Recurring Fees and Costs - Annual recurring charges can significantly damage the value of mutual fund, closed-end fund or ETF investments. Whether it be a fund's MER, trading costs or advisor wrap fees, seemingly modest annual costs of even 2% add up over time.
How bad can the effects be? The chart below from Bylo Selhi displays how much an investor is left with after deduction of annual fees. In order to isolate and reveal the fee effect, the chart is before investment returns, i.e. assuming 0% market returns. Market returns must overcome the constant drag of fees if the investor is to make any headway.
Are fees really as high as the worst numbers on the chart? Unfortunately, in many cases the answer is yes. A search in the Globe Investor Fund listing tool selecting funds where the MER, which is usually the main component of total annual costs, is 3% or more, brings up 2621 funds. Morningstar's report Global Fund Investor Experience 2011, linked to by Canadian Capitalist in his blog post Morningstar Grades Canada an F calculates that the median Canadian equity mutual fund charged 2.31%, while median fixed income fund expenses were 1.31% and money market funds were 0.8%. Note that the MER is charged against a fund's total assets, not against profits / returns, so it takes away a chunk of the investment whether or not the fund has made money.
Michael James on Money in MER Drag on Returns in Pictures took the actual returns of the S&P 500 over a 50 year investment period and calculated that a 2.5% annual expense ratio "decimated returns" leaving less than one third the end value of what it would have been with an expense ratio of 0.17% (an expense ratio available amongst the lowest cost index ETFs such as iShares S&P TSX 60 Index Fund, symbol: XIU).
Independent Investor's Cost of Investing (free registration required) shows other examples and studies of the negative impact of too-high fund fees.
Stocks and Salaries - A company's internal cost for management salaries is the individual stock counter-part to fund MER. Just as fund fees can vary, so can the salary burden of a company.
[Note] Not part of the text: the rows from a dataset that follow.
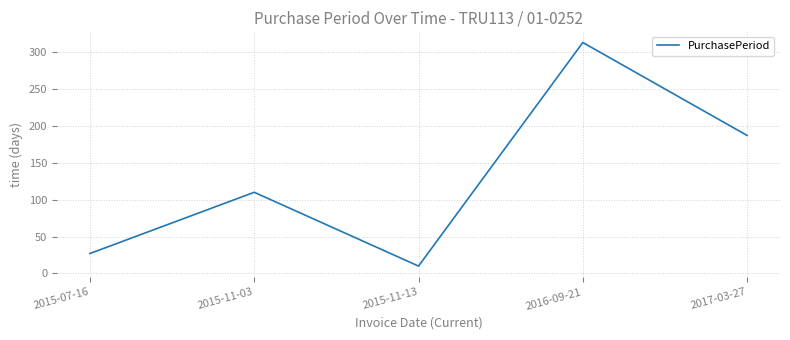

List the labels in order of value, smallest first.

2015-11-13, 2015-07-16, 2015-11-03, 2017-03-27, 2016-09-21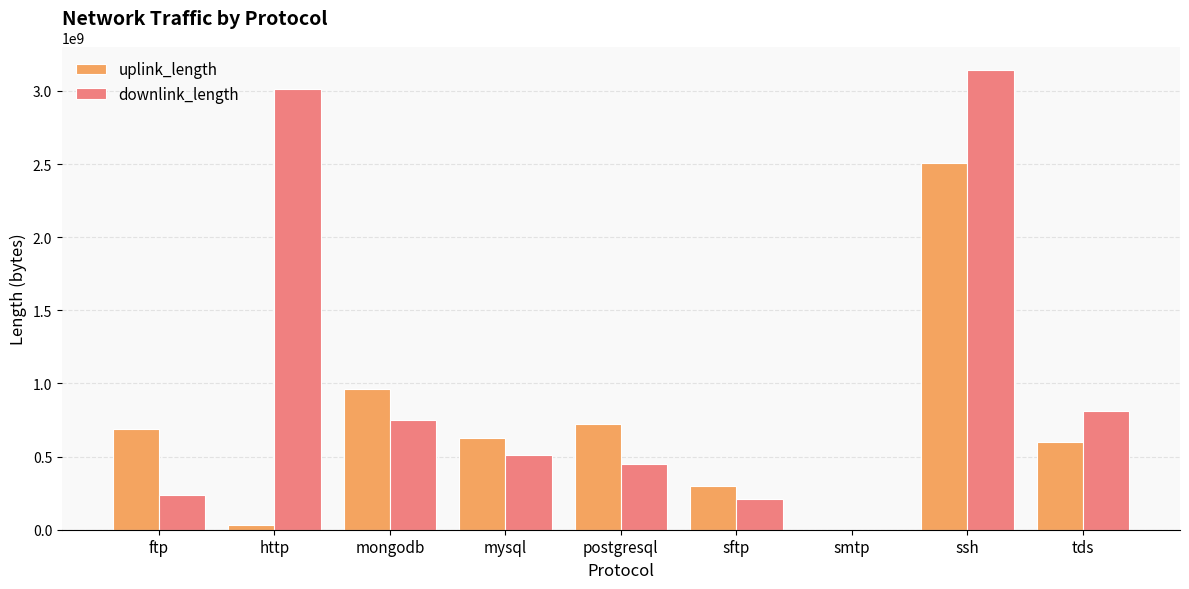

Between mysql and tds, which series saw the biggest shift?

downlink_length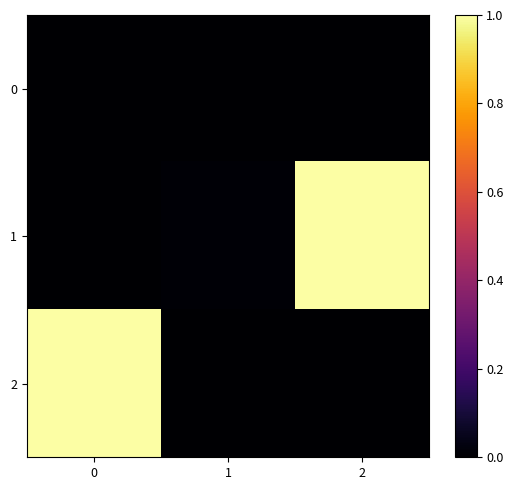

Which series has the largest range (max minus min)?

1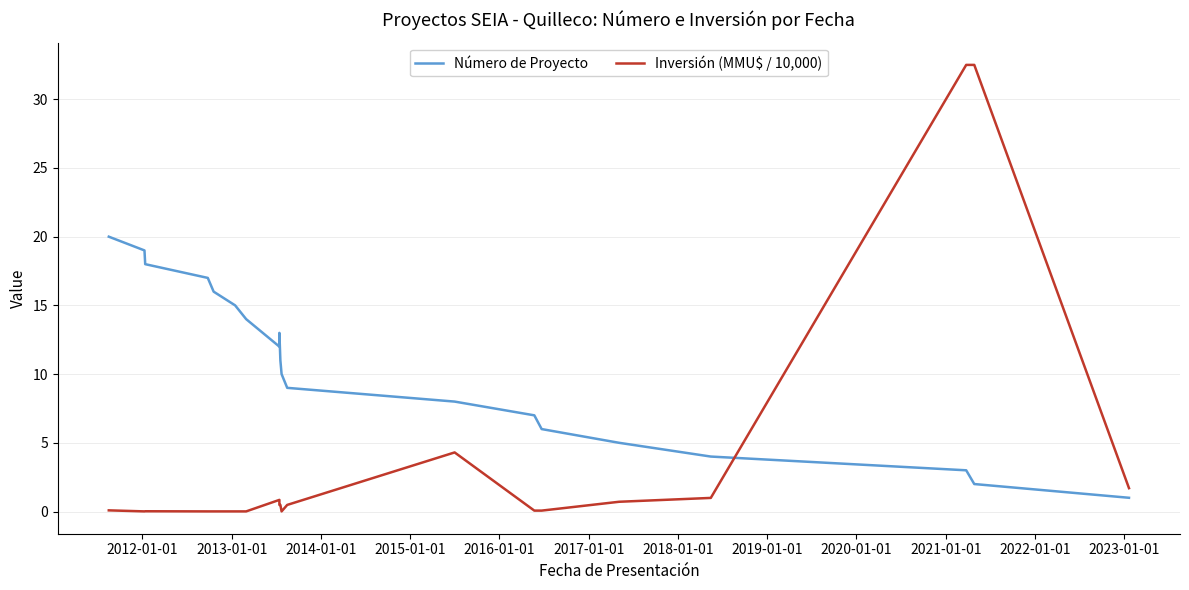

What is the sum of all Número de Proyecto values?

210.0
It doesn't always follow, despite the oversight role of a company Board in controlling management, that the shareholder owner gets good value for salary. Some companies overpay and all the profit in effect ends up in management hands. At worst, management can bleed a company and leave the shareholder with a bankrupt worthless shell. That risk of loss is one reason for research into a company, including its management's behaviour, before investing.
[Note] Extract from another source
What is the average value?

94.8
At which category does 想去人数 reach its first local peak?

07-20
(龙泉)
Taxes - Fees are not the only thorny all-too-present recurring problem. Taxes can drastically reduce returns too. It is quite difficult to generalize about how dire the effects can be since taxes depend heavily on combinations of factors that vary considerably from one investor to another:
- tax bracket of the investor
- tax rates on interest, dividends and capital gains that vary according to the investor's tax bracket
- the proportions of interest, dividends and capital gains created by the investment mix
- account type holding the investment - tax-deferred, such as RRSP, LIF, LIRA etc; tax-free TFSA; annually taxable regular account
Planning and deliberate structuring of investments is the primary way to achieve lower taxes. That can be quite involved and investors may be wise to turn to a professional tax advisor to do it effectively. Amongst those going it alone, a popular planning software is RRIFmetic, which shows how to optimize retirement income flows, factoring in taxes, from different types of accounts during retirement. The Finiki page on Tax-Efficient Investing contains a rundown of practical basic principles to follow.
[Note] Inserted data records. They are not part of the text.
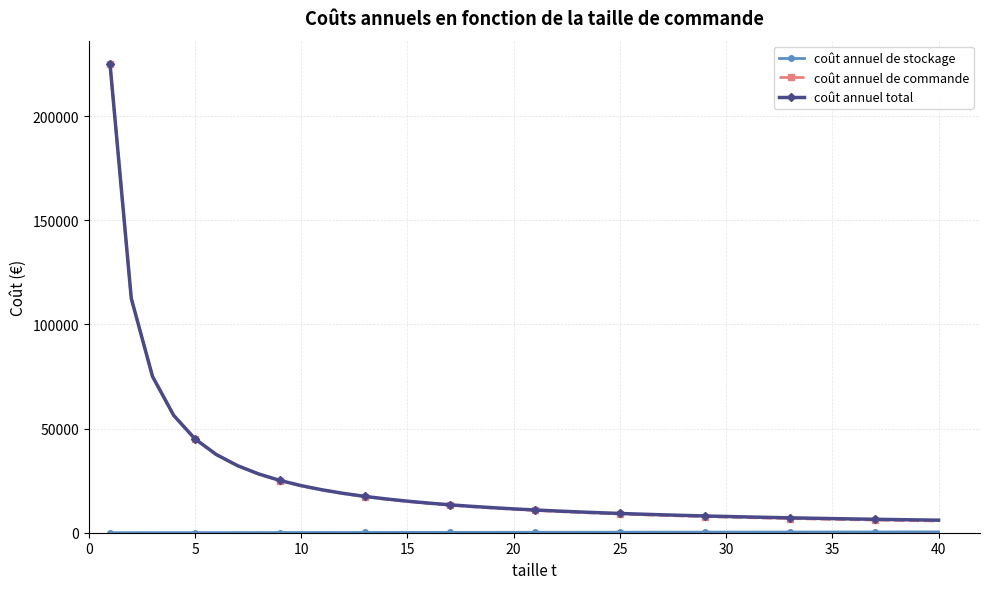

Which series has the largest range (max minus min)?

coût annuel de commande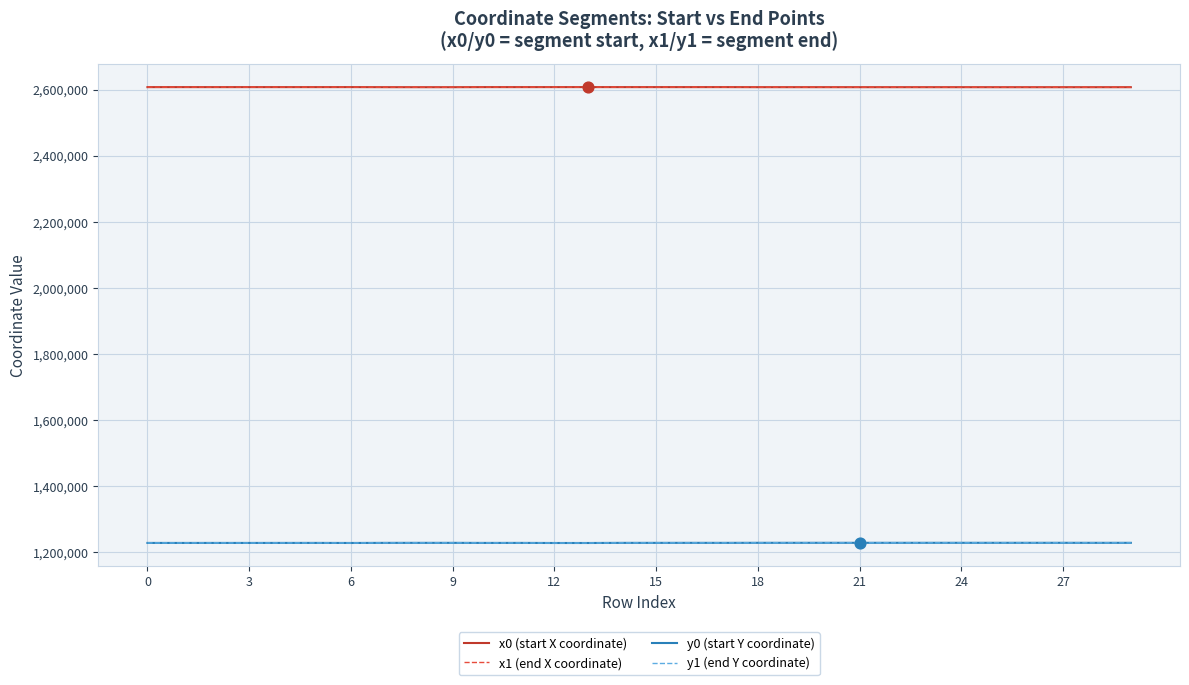

What are all the series names shown in the legend?

x0 (start X coordinate), x1 (end X coordinate), y0 (start Y coordinate), y1 (end Y coordinate)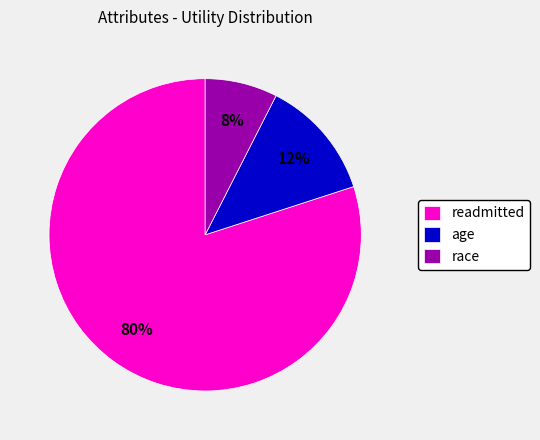

Which slice is the smallest?

race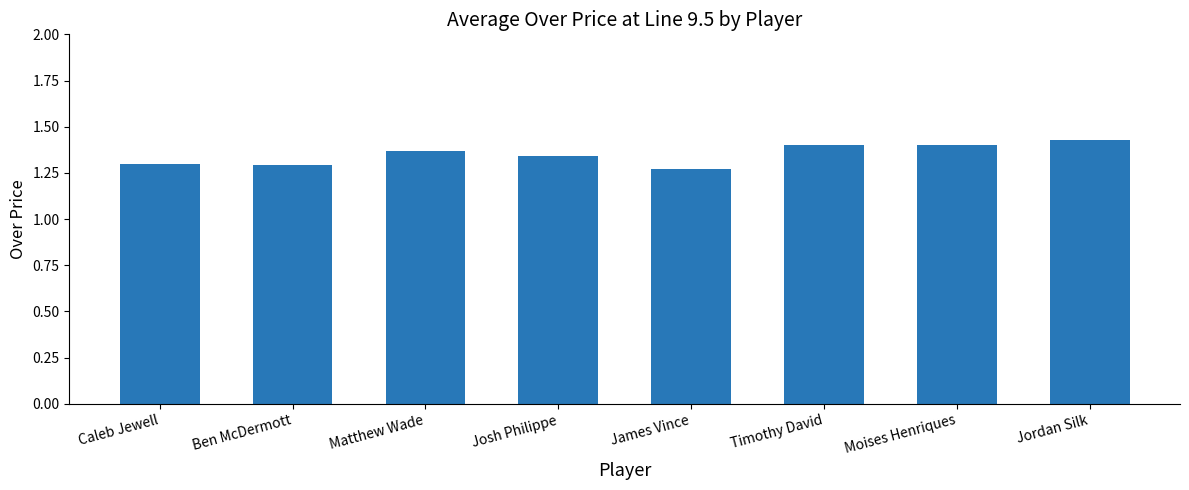

The value at Ben McDermott is 1.3. True or false?

True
Some may quibble that costs and taxes are not really a risk at all since there is no uncertainty about them - they always occur. We prefer to include them because, a) their negative effect is considerable and, b) there is great variability in their level. Fortunately, the investor can reduce this risk a lot through advance research by looking at published information on fees and costs and picking investments with lower costs. Costs are a much bigger risk for the unwary, the heedless and the careless.
Disclaimer: this post is my opinion only and should not be construed as investment advice. Readers should be aware that the above comparisons are not an investment recommendation. They rest on other sources, whose accuracy is not guaranteed and the article may not interpret such results correctly. Do your homework before making any decisions and consider consulting a professional advisor.